Kulturprotest gegen Weser Kurier

Eine suggestive Umfrage gegen Kulturhauptstadt-Projekte bringt die Szene auf die Palme – kein Leserbrief-Wort davon stand bisher im Weser Kurier

bremen taz ■ Die Leser-Umfrage des Weser Kurier zur Ausgabe von sieben Millionen Euro für ein Kulturhauptstadt-Folgeprojekt hat einen Sturm der Entrüstung unter Kulturinitiativen hervorgerufen. „Soll Bremen in der jetzigen Finanzlage tatsächlich rund sieben Millionen Euro in die Stadtwerkstatt stecken?“ war die einigermaßen suggestiv formulierte Frage, auf die LeserInnen per Post oder Mail antworten sollten.
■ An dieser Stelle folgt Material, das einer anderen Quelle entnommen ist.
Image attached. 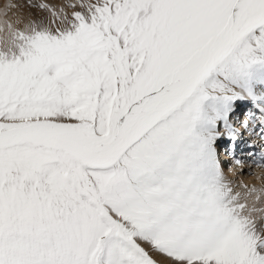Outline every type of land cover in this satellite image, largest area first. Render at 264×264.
<instances>
[{"label":"snow or ice","instance_id":"snow-or-ice-1","mask_svg":"<svg viewBox=\"0 0 264 264\" xmlns=\"http://www.w3.org/2000/svg\"><path fill=\"white\" fill-rule=\"evenodd\" d=\"M28 6L0 22V264H264V187L218 151L264 140V0Z\"/></svg>","mask_w":264,"mask_h":264},{"label":"rangeland","instance_id":"rangeland-1","mask_svg":"<svg viewBox=\"0 0 264 264\" xmlns=\"http://www.w3.org/2000/svg\"><path fill=\"white\" fill-rule=\"evenodd\" d=\"M38 2H40V0H0V7H2L1 9L4 12L6 4L11 3V4H14V5H18L19 7H16L14 9H12L11 11L8 12V14L10 12H12V11L19 10L21 12L22 16H27L26 20L23 21V22H26L29 19L38 18V17L44 15V13L40 12L38 9L30 8L28 6L29 3H38ZM44 2H50V3H54V4H59V3H62L63 0H44ZM239 107H240V114L242 115L244 109H242L241 107H243V105H240ZM243 118L244 117L242 115L241 120ZM237 127L239 128V125ZM239 131L241 133H243L242 134V138L243 137L245 138V137H251L252 136V135H249L247 132H244L242 128H239ZM239 138H241V136ZM257 138H258V136L255 138V140H257ZM223 140H221L219 142L218 151H220L222 146L225 145V143H226V141L224 143H222ZM239 140L240 139H237L235 142L229 140L228 145H231L229 149L232 150V147H236L238 145V141ZM247 140H248V138L245 139V140L243 139L241 141V144L246 143ZM260 141L261 140L259 139V142ZM262 141H264V140H262ZM226 149H227V147H226ZM227 152L225 153L226 155H227ZM245 154H246V152H242V158L236 159V160L242 161V164L237 165L236 164V160L234 161V164L236 165V169L238 170L237 171V177L234 175V176H232L231 180H229L228 178H226V179L232 182V184L235 187V190H237V191H243L244 190L243 187H242L243 185H247L248 187H253L254 186V187H257V188L264 187V167H257V163H255V161H253V160H249L245 156ZM232 164L233 163H231L230 166ZM229 170H230V168H229Z\"/></svg>","mask_w":264,"mask_h":264},{"label":"bare ground","instance_id":"bare-ground-1","mask_svg":"<svg viewBox=\"0 0 264 264\" xmlns=\"http://www.w3.org/2000/svg\"><path fill=\"white\" fill-rule=\"evenodd\" d=\"M2 7H0V22H2L4 19H11L12 21H15V20H17V19H20L22 22L23 21H25L26 20V18H27V16H22L21 15V12L19 11V10H15V11H12V12H10L9 14H8V16L7 17H5L4 15H3V10L1 9ZM4 9V8H3ZM27 22V21H26ZM242 117V115L240 116V118ZM238 126V125H237ZM257 137V135H252L251 137H245V139H247L248 138V140L246 141V143L245 144H247V143H249V144H251V145H254L255 144V142H256V140H255V138ZM255 137V138H254ZM244 139V140H245ZM253 139V140H252ZM260 142H263L262 140L260 141ZM259 142V140H258V142L257 143H260ZM244 144V143H243ZM244 144V148L246 147V145ZM264 144V143H263ZM241 145V144H240ZM239 145V146H240ZM233 148H235V147H232V150H233ZM262 149H264V146H262V145H260L259 146V149H257L256 150V154L257 153H259V151H261ZM226 150V152H227V155L225 154V157L226 158H229L228 159V163L230 162V164L231 163H233L229 168H230V170L228 169V166H226V167H224V162L222 161V159L220 158V161H221V164H222V167H224L223 169H224V173H225V176H226V178H228L229 180H231V178H232V176H236L237 177V169H236V165L234 164V161L236 160V159H234L233 157V154L234 153H232V150L231 149H225ZM230 150H231V152H230ZM254 154L253 153V155H254V157L253 158H259V155L257 154ZM231 158H232V160H231ZM252 160V159H251ZM244 165V164H243ZM242 167V166H241ZM229 173V174H228Z\"/></svg>","mask_w":264,"mask_h":264}]
</instances>
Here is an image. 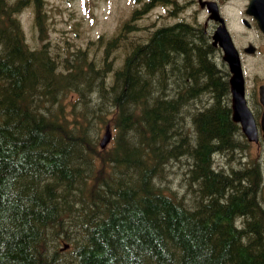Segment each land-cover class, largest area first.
<instances>
[{"label": "trees", "instance_id": "obj_1", "mask_svg": "<svg viewBox=\"0 0 264 264\" xmlns=\"http://www.w3.org/2000/svg\"><path fill=\"white\" fill-rule=\"evenodd\" d=\"M45 19L43 0H0V264H264L262 166L224 168L244 147L204 28L157 26L112 69L108 48L49 44Z\"/></svg>", "mask_w": 264, "mask_h": 264}, {"label": "rangeland", "instance_id": "obj_2", "mask_svg": "<svg viewBox=\"0 0 264 264\" xmlns=\"http://www.w3.org/2000/svg\"><path fill=\"white\" fill-rule=\"evenodd\" d=\"M44 9L46 14V38L54 47L60 50H68L73 47L88 48L91 54H102L105 56V52L108 48V58L112 65V69L117 68L120 65L123 58V49L128 47L129 40L133 38H142L146 34L154 29L155 26L161 24H172L179 20H185L187 22L195 23L193 17L189 18L188 13L194 12L195 8L189 7L187 13L184 14V10L178 12L174 17L168 16L165 13V9L162 6L153 8L137 15V19L131 21L134 25V30L130 32L126 40L118 39L117 34L122 30L123 24L129 20L134 10H141L143 1L140 0H43ZM162 15V16H160ZM19 22L21 23L25 40L30 46L38 45L37 31L34 26V14L32 7L29 4L20 10L17 14ZM203 17H198L197 20H202ZM197 24V23H196ZM122 33V32H121ZM116 40V43L108 46L109 41ZM114 40V41H115ZM117 44V45H116ZM217 55L215 62L221 65V59ZM225 69V68H224ZM245 70L249 74L254 72L264 74V58L257 56L256 58H249L245 63ZM248 74V75H249ZM252 75H249V77ZM104 130L101 131L99 137V143L104 135ZM111 135L113 136L112 129L110 128ZM243 145V149L234 151L233 160L227 161L224 168L238 167L245 162L254 160L262 166L263 181L259 193L260 206L264 208V143L257 148L254 144L252 146H246V139L240 137ZM112 139L106 145L104 149L110 147ZM223 155V156H222ZM216 156V157H215ZM222 156V157H221ZM229 155L215 154L213 156L214 166L220 167L225 162V158L228 159ZM216 161V162H215ZM239 162L242 164L239 165ZM227 166V167H226ZM182 165L177 168V171L182 170ZM171 185L173 189L178 190V183L175 178H171Z\"/></svg>", "mask_w": 264, "mask_h": 264}, {"label": "flooded vegetation", "instance_id": "obj_3", "mask_svg": "<svg viewBox=\"0 0 264 264\" xmlns=\"http://www.w3.org/2000/svg\"><path fill=\"white\" fill-rule=\"evenodd\" d=\"M202 2L213 3L217 9L218 15L213 16L211 12L208 11L207 5L202 4ZM153 4L154 8L162 6L166 11L165 13H173L174 15H177L178 12L182 10H184V14H186L189 7L195 8L194 12H189L187 17H193L195 23L204 28L210 37V42L216 54H218L221 59L220 64L224 66L228 80V119L232 127L236 129L235 134L245 138L241 124L233 120L230 91L231 73L222 60L221 48L218 45H214L212 42V35L218 27H224L226 29L240 60L244 80L243 92L245 104L255 124V136L257 140L250 142L245 138V145L250 147L254 144L259 148L260 145L264 143L261 124V119L264 114V74L257 72L249 74L248 71L245 70V63L249 58L253 59L261 55L264 58V35L259 30L254 15L256 9H264V0H153ZM249 5L251 6V13L248 12ZM198 17H203V19L197 20ZM248 48H252L253 52L249 53ZM214 58L216 60L217 55H214ZM248 74L252 76L249 77ZM231 135H233V131L230 132V136Z\"/></svg>", "mask_w": 264, "mask_h": 264}, {"label": "water", "instance_id": "obj_4", "mask_svg": "<svg viewBox=\"0 0 264 264\" xmlns=\"http://www.w3.org/2000/svg\"><path fill=\"white\" fill-rule=\"evenodd\" d=\"M208 7V11L211 12L213 16L218 15L217 9L213 3L202 2ZM248 12L251 11V6L249 5ZM258 21V27L260 31L264 34V9H256L254 13ZM213 44H218L222 49L223 61L227 64V67L231 73L230 77V91L232 99L233 108V120L239 122L242 126V131L246 135L249 141L257 140L255 136V124L250 112L248 111L245 99H244V80L242 76V70L240 65V60L236 49L234 48L231 39L224 27H218L214 32ZM248 52L252 53L253 49L248 48ZM263 138H264V114L261 119ZM110 140L109 127H106L105 133L102 138L101 147L104 148L108 141Z\"/></svg>", "mask_w": 264, "mask_h": 264}, {"label": "bare ground", "instance_id": "obj_5", "mask_svg": "<svg viewBox=\"0 0 264 264\" xmlns=\"http://www.w3.org/2000/svg\"><path fill=\"white\" fill-rule=\"evenodd\" d=\"M222 156H223V155H222ZM222 156H221V157H222ZM215 157H216V156H215Z\"/></svg>", "mask_w": 264, "mask_h": 264}]
</instances>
Carsten Werner von der Schwankhalle empfiehlt voller Sarkasmus, zusätzliche Fragen zu stellen von der Art:– „Braucht ein Zeitungsmonopol Redakteure, um Dreiwort-Hauptsatzwahrheiten zu bilden und in Frageform zu verpacken? – Ist das durchschnittliche Bremer WK-Leser-Pisaopfer in der Lage, JA / NEIN anzukreuzen?“

„Statt Sachkompetenz ist Bauchkompetenz gefragt“, formuliert Lutz Liffers vom „Bremer Weltspiel“ seinen Protest. Es werde eine Umfrage gemacht ohne hinreichend zu informieren. Der Redakteur „erweist sich als wahrer Brandstifter. Mit sicherem Instinkt appelliert er an den Instinkt der Massen. Und hier findet er das, was in Krisenzeiten immer gerne genommen wird: Der Hass auf eine Kultur, die nicht gefällig sein will und noch mehr, den Hass auf Intellektuelle, die Kultur schaffen ... “

Hans König vom theatre du pain schreibt dem Weser Kurier: „Ihre Fragestellung macht klar, dass Sie die Diskreditierung der Stadtwerkstatt-Idee betreiben.“

Peter Schulze, artistic director des JazzFest Berlin und bekannter Bremer Musik-Journalist, wirft dem WK vor: „Vorurteil scheint die einzige Kultur zu sein, die Sie offensichtlich damit pflegen wollen. Ogottogott, was ist das für eine Sorte verkommensten Journalismus‘!“ Das „gesunde Volksempfinden unseliger Zeiten“ feiere Urständ.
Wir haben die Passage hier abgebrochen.